We will code in python with the following steps. Let me help you understand the code properly. We use simulated data to show an example.
import numpy as np
import pandas as pd
# Generate random data for a linear model
np.random.seed(0)
X = np.random.rand(100, 1) # Input feature
y = 2 * X + 1 + 0.1 * np.random.randn(100, 1) # Output feature with some noise
# Create a DataFrame
data = pd.DataFrame({'X': X.flatten(), 'y': y.flatten()})
# Display the first few rows of the dataset
print(data.head())
import torch
import torch.nn as nn
import torch.optim as optim
# Convert pandas DataFrames to PyTorch tensors
X_tensor = torch.tensor(X, dtype=torch.float32)
y_tensor = torch.tensor(y, dtype=torch.float32)
# Define a simple linear regression model
class LinearRegressionModel(nn.Module):
def __init__(self, input_dim):
super(LinearRegressionModel, self).__init__()
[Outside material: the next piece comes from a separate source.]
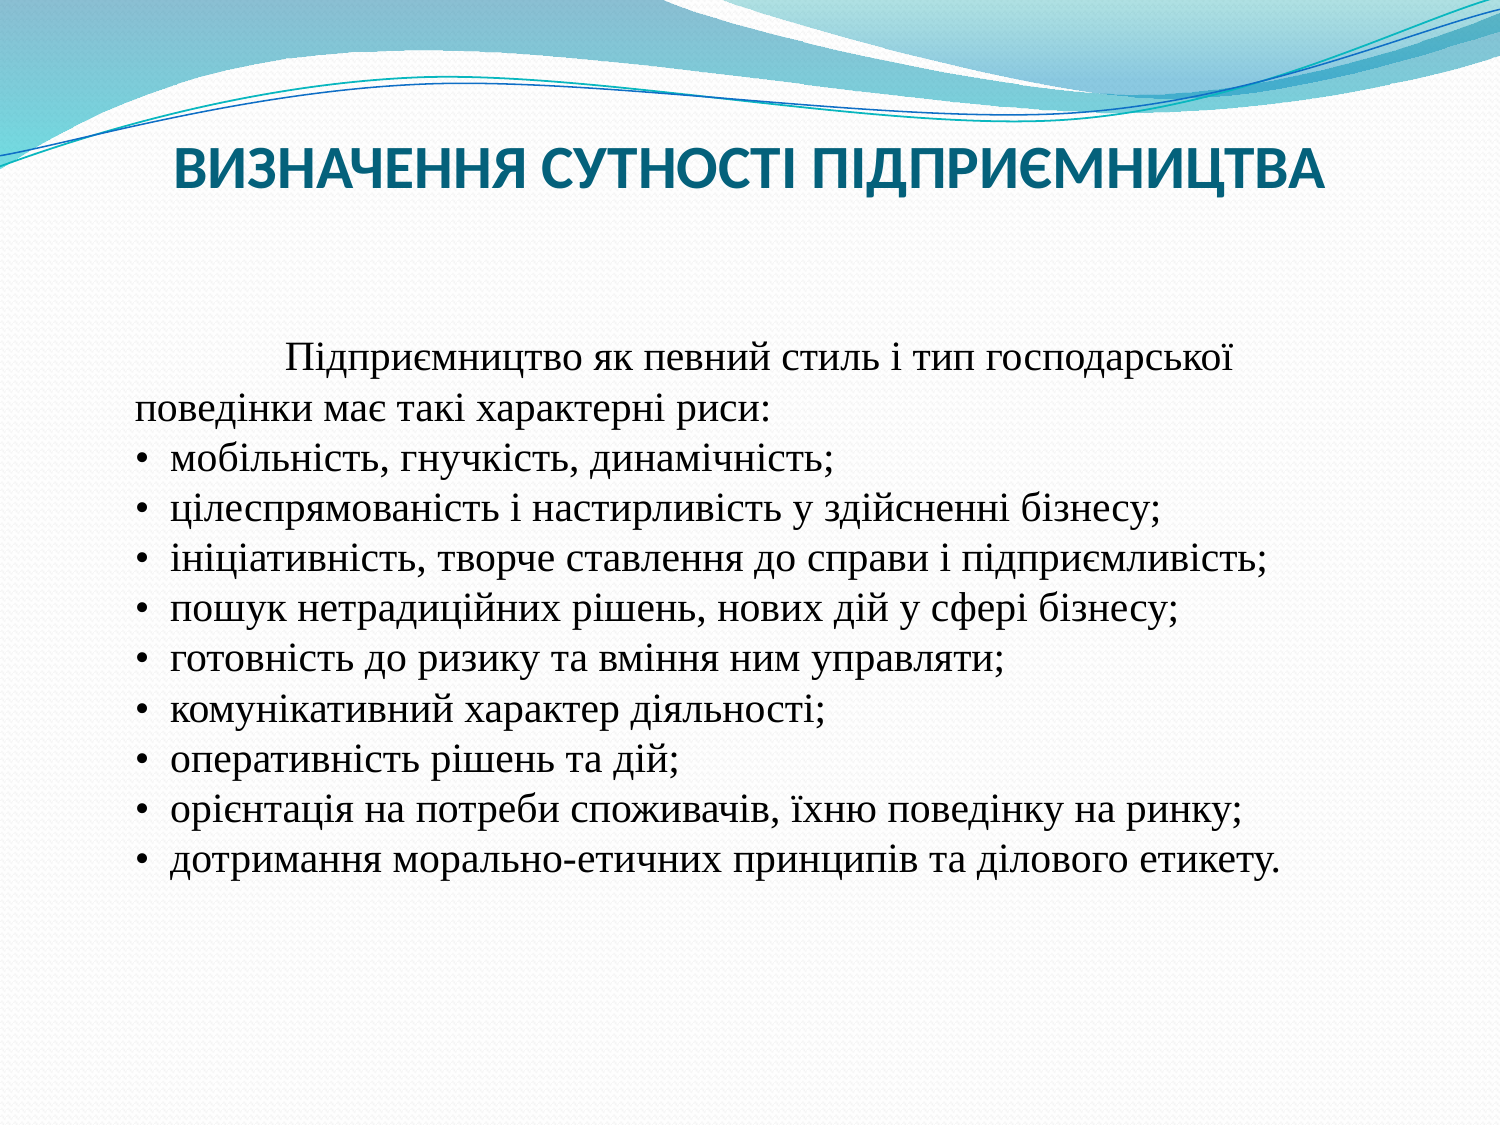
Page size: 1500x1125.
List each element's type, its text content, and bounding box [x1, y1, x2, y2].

self.linear = nn.Linear(input_dim, 1) # One output unit
def forward(self, x):
return self.linear(x)
# Instantiate the model
input_dim = 1 # Since we have one input feature
model = LinearRegressionModel(input_dim)
# Define the loss function (Mean Squared Error) and optimizer (Stochastic Gradient Descent)
criterion = nn.MSELoss()
optimizer = optim.SGD(model.parameters(), lr=0.01)
# Training loop
num_epochs = 1000
for epoch in range(num_epochs):
# Forward pass
outputs = model(X_tensor)
loss = criterion(outputs, y_tensor)
# Backpropagation and optimization
optimizer.zero_grad()
loss.backward()
optimizer.step()
if (epoch + 1) % 100 == 0:
print(f'Epoch [{epoch + 1}/{num_epochs}], Loss: {loss.item():.4f}')
# Get the learned weights and bias
learned_weights = model.linear.weight.item()
learned_bias = model.linear.bias.item()
print(f'Learned weight: {learned_weights:.4f}, Learned bias: {learned_bias:.4f}')
In the upcoming articles, we will discuss what each line of code in building a neural network is important, and how exactly does it work. This is important to understand from building a neural network point of view.